The long resolution of interlocutory appeals, filed before the Sandiganbayan and the Supreme Court, also aggravate the problem, with the time to decide on such appeals, in the case of the High Tribunal, taking an average of six years to as long as 21 years, the audit said.
Dimalanta said the audit of the pending ill-gotten wealth cases against the Marcoses raised the need for the courts, particularly the Sandiganbayan and the Supreme Court, to restrict the acceptance of such interlocutory appeals.
“There’s a need to circumscribe interlocutory appeals and other efforts to reduce case age,” Dimalanta said.
Senator Teofisto Guingona III, chairman of the Senate Blue Ribbon committee, who was a guest in the forum, expressed alarm over the findings of the USAID-ABA audit.
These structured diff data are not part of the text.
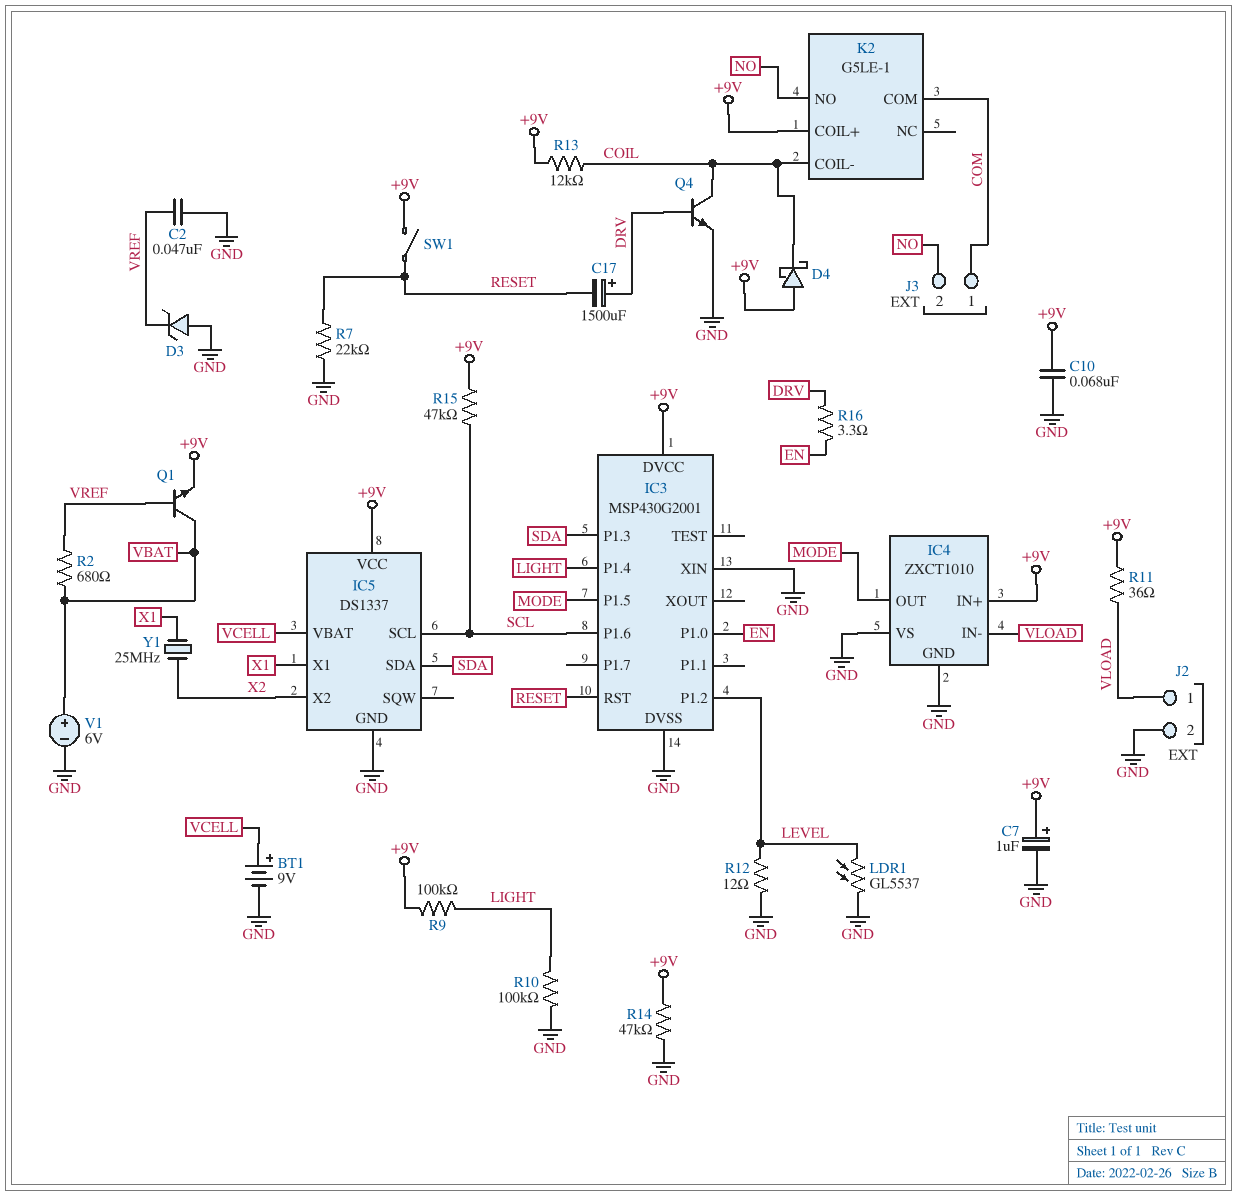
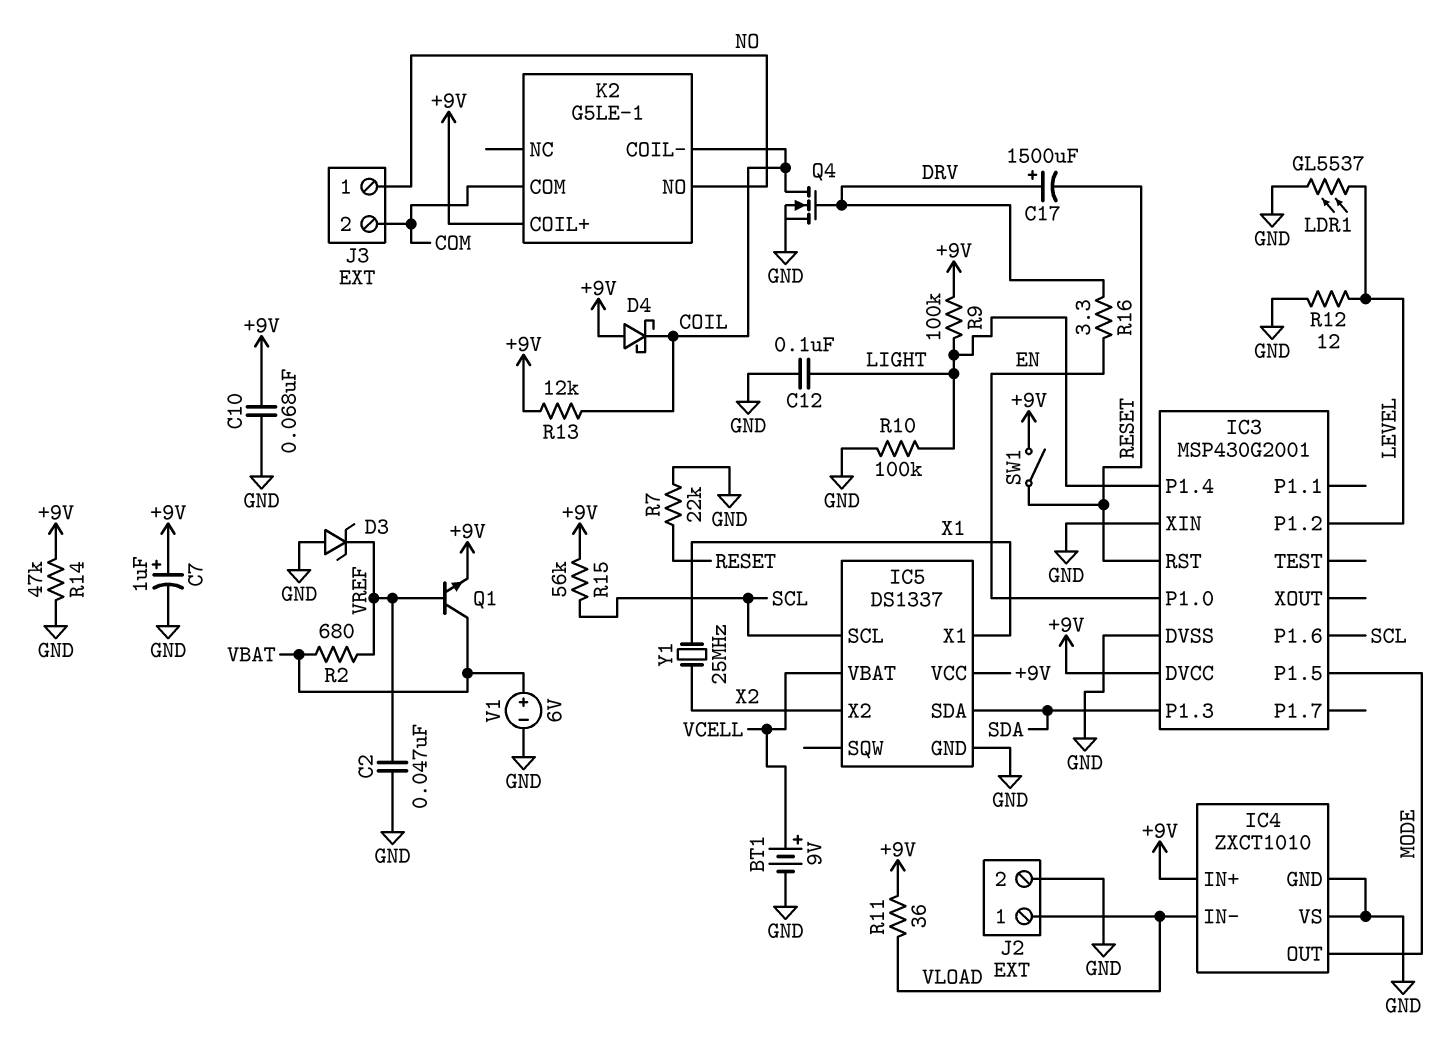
C12: none -> 100nF (GND, LIGHT)
J3 pin 1: COM -> NO
J3 pin 2: NO -> COM
Q4: NPN (B DRV, C COIL, E GND) -> NMOS (G DRV, D COIL, S GND)
R15: 47k (+9V, SCL) -> 56k (+9V, SCL)

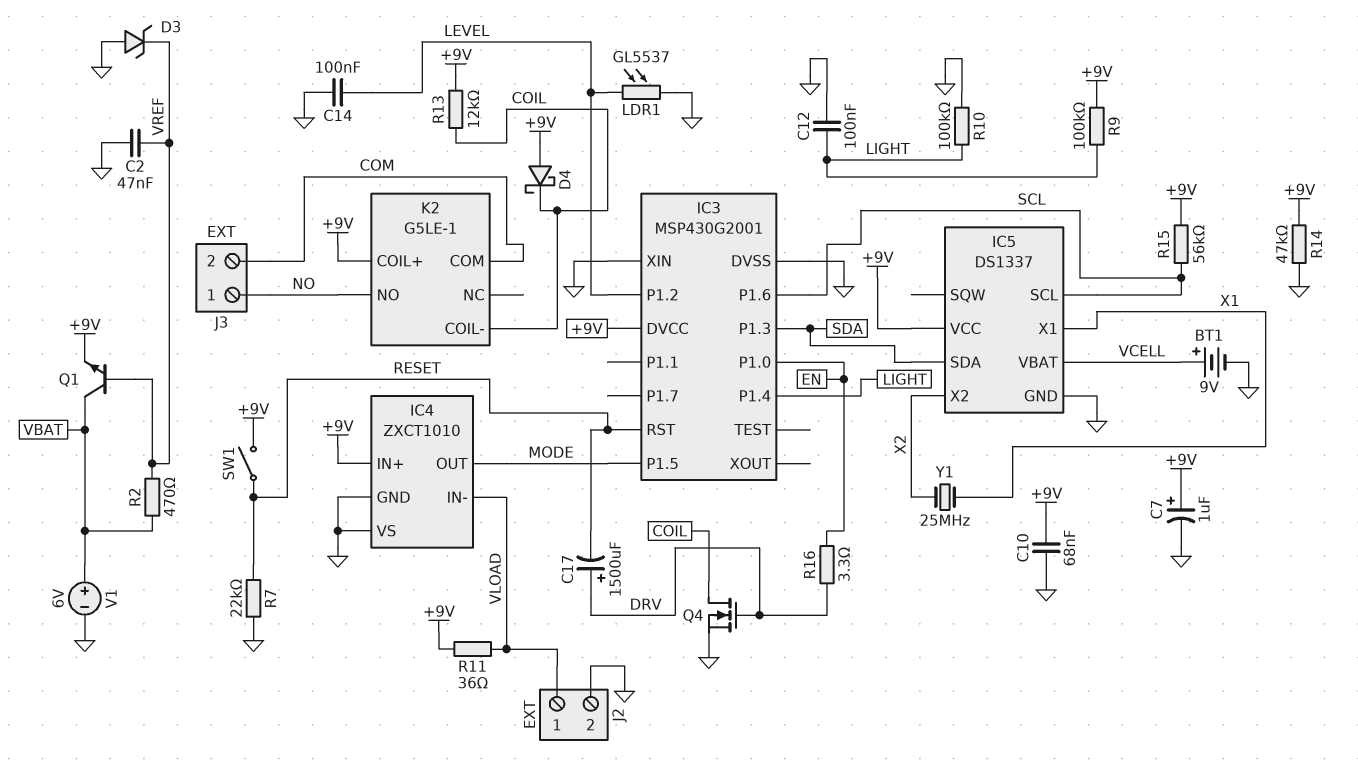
C14: none -> 100nF (GND, LEVEL)
R2: 680 (VBAT, VREF) -> 470 (VBAT, VREF)
R12: 12 (GND, LEVEL) -> none

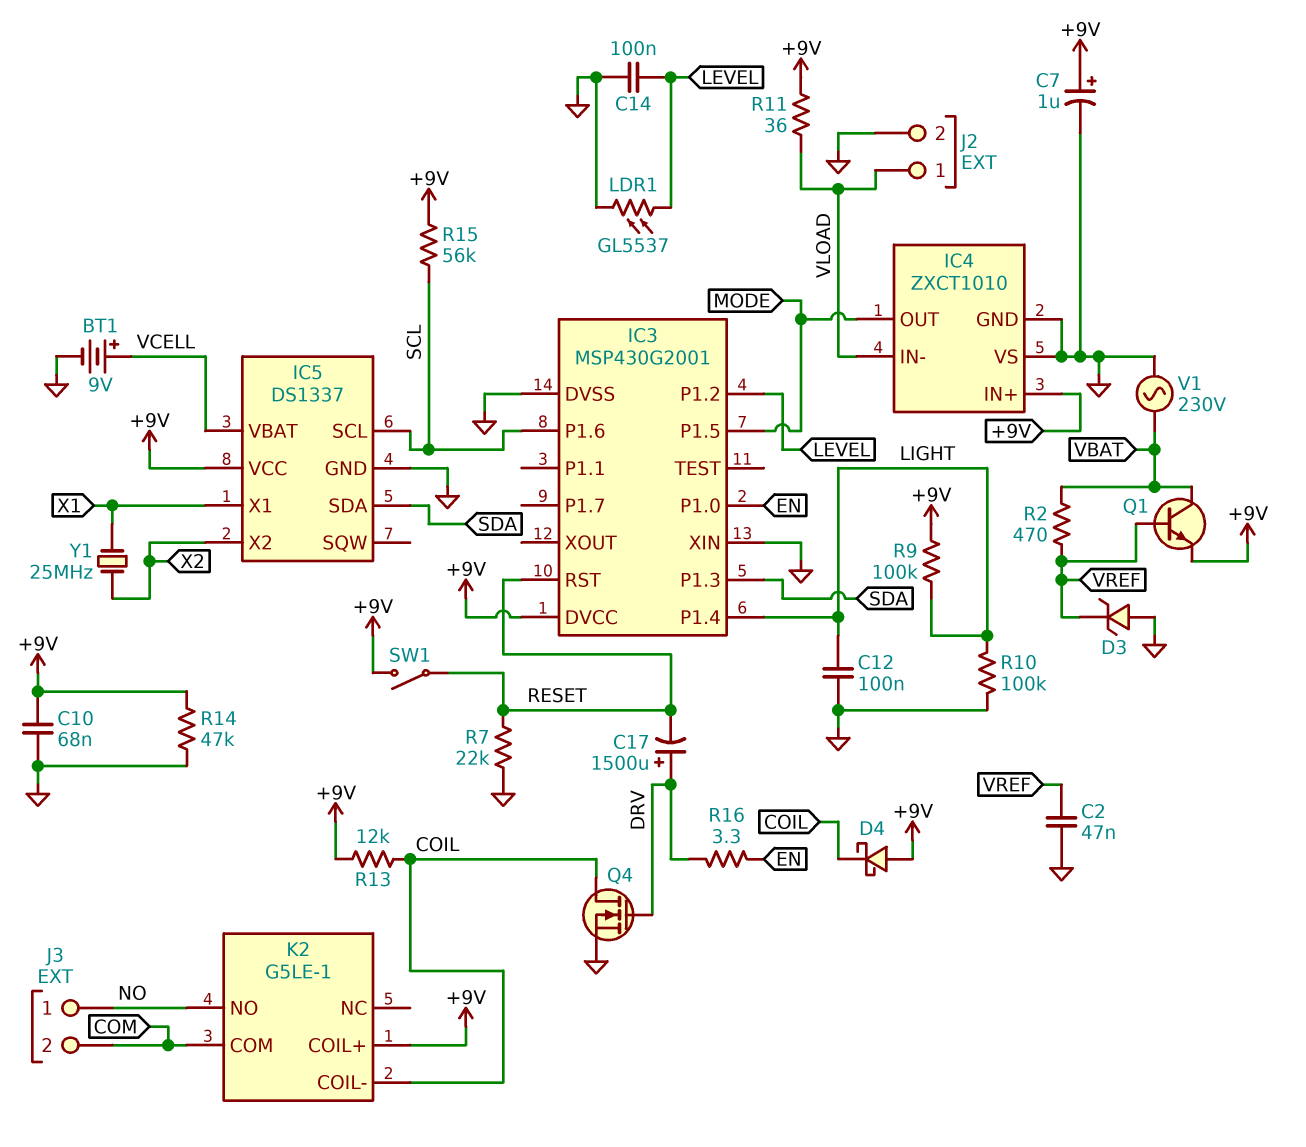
V1: 6V (plus VBAT, minus GND) -> AC 230V (GND, VBAT)

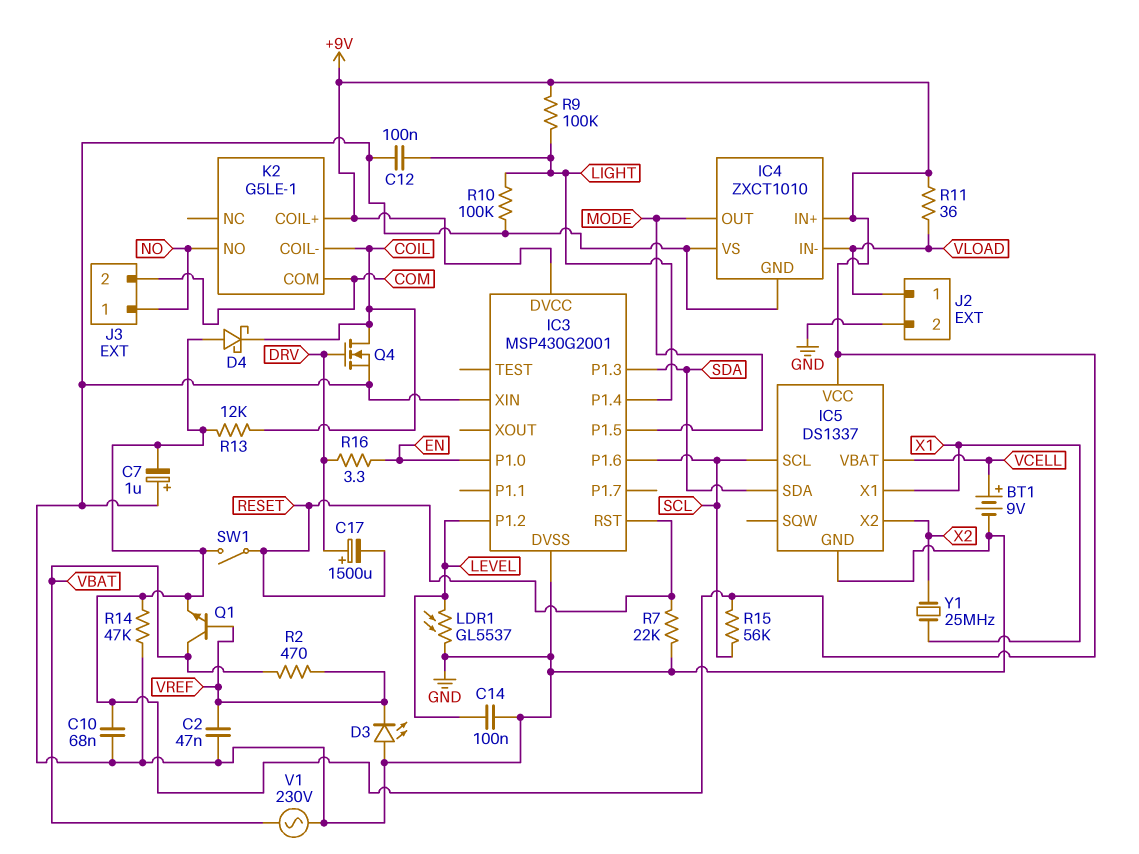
C7: 1uF (plus +9V, minus GND) -> 1uF (plus GND, minus +9V)
D3: zener (A GND, K VREF) -> LED (A GND, K VREF)

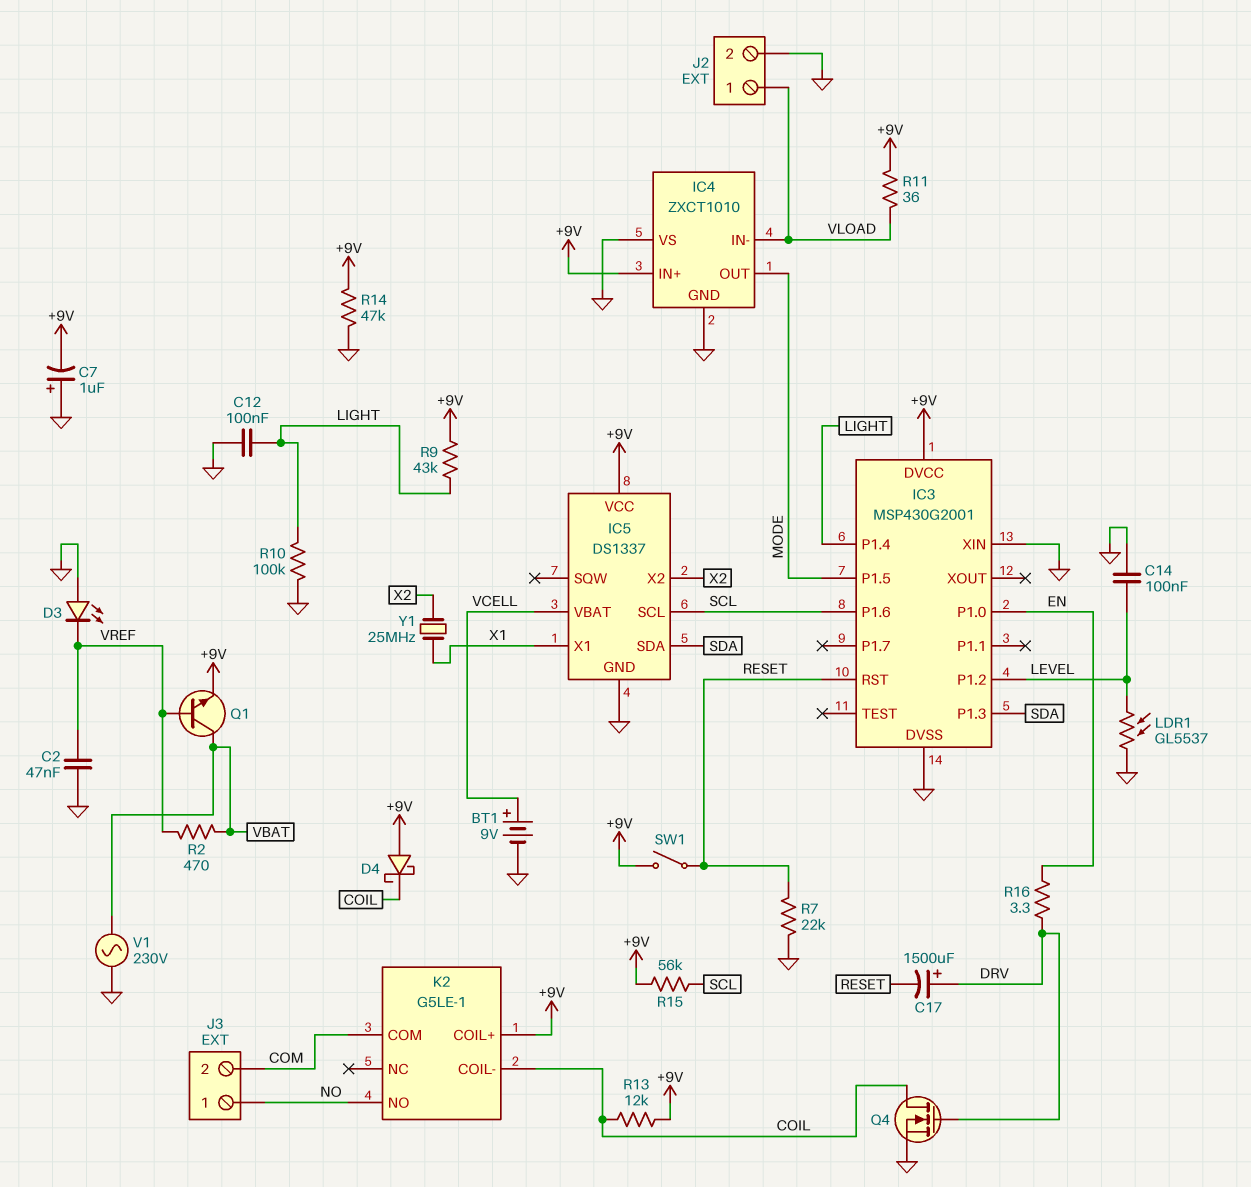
C10: 68nF (+9V, GND) -> none
R9: 100k (+9V, LIGHT) -> 43k (+9V, LIGHT)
Guingona said the slow wheels of justice at the Sandiganbayan and the Supreme Court answered the question on why there was no Marcos heir or crony who has gone to jail for ill-gotten wealth.
“Nobody has gone to jail yet because there is something very wrong with the system,” Guingona said.
Robert Courtney, of the US Department of Justice, shared that to them, such old cases are unheard of due to a prohibition on the filing of interlocutory appeals in the middle of the case proceedings.
“Actually, we don’t allow interlocutory appeals. They are all put together at the end of the litigation. So cases are expedited,” Courtney said during the forum.